___ DATA FOR THE TASK
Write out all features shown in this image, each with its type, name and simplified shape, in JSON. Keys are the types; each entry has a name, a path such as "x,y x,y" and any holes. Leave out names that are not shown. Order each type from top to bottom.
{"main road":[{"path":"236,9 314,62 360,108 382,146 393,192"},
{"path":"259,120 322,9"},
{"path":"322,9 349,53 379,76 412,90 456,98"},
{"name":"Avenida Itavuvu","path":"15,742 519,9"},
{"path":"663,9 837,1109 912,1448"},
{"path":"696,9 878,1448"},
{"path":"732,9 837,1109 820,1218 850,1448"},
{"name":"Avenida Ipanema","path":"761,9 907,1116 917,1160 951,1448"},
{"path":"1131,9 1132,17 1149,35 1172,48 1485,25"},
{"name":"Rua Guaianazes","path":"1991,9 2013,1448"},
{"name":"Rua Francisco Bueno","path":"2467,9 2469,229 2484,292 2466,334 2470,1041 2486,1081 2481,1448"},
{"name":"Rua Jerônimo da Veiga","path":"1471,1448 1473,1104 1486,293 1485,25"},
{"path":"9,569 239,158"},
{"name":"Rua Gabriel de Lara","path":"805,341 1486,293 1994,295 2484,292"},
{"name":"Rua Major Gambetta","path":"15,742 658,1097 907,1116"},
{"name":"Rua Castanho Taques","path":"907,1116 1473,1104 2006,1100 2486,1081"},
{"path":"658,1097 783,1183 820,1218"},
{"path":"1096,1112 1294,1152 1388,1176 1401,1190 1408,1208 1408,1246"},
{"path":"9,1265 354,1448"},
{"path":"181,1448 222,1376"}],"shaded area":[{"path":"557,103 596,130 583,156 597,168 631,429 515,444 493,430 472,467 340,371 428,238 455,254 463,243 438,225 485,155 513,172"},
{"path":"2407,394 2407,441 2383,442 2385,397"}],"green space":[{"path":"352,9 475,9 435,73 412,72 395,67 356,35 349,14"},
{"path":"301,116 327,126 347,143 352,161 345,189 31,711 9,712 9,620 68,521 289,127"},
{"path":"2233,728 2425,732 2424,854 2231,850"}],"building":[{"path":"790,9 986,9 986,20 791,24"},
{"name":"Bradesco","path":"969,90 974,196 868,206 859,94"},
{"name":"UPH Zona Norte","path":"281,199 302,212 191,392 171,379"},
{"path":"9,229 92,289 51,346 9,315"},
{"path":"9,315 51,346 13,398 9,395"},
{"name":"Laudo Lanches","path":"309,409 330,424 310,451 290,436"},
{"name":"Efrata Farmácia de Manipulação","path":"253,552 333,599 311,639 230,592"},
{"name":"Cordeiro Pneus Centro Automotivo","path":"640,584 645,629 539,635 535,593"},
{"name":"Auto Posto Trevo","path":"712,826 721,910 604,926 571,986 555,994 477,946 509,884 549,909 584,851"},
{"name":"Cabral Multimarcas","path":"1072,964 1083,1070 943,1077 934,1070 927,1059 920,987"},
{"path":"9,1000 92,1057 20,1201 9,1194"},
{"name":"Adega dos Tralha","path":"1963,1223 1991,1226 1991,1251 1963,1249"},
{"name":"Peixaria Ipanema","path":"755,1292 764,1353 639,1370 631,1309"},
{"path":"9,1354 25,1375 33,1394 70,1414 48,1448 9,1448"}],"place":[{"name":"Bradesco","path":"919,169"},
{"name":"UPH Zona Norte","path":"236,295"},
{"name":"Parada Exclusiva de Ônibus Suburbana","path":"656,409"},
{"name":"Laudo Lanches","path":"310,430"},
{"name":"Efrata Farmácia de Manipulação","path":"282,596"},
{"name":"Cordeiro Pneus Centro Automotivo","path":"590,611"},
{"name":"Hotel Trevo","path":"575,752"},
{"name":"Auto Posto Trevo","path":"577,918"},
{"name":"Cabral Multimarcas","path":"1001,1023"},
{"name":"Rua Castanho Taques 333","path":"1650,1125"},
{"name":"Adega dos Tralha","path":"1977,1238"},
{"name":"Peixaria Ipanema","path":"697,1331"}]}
______
WHAT THE TASK REQUIRES - Please copy every line of the data that carries the string "Posto".

SOLUTION TO THIS PROBLEM -
{"name":"Auto Posto Trevo","path":"712,826 721,910 604,926 571,986 555,994 477,946 509,884 549,909 584,851"},
{"name":"Auto Posto Trevo","path":"577,918"},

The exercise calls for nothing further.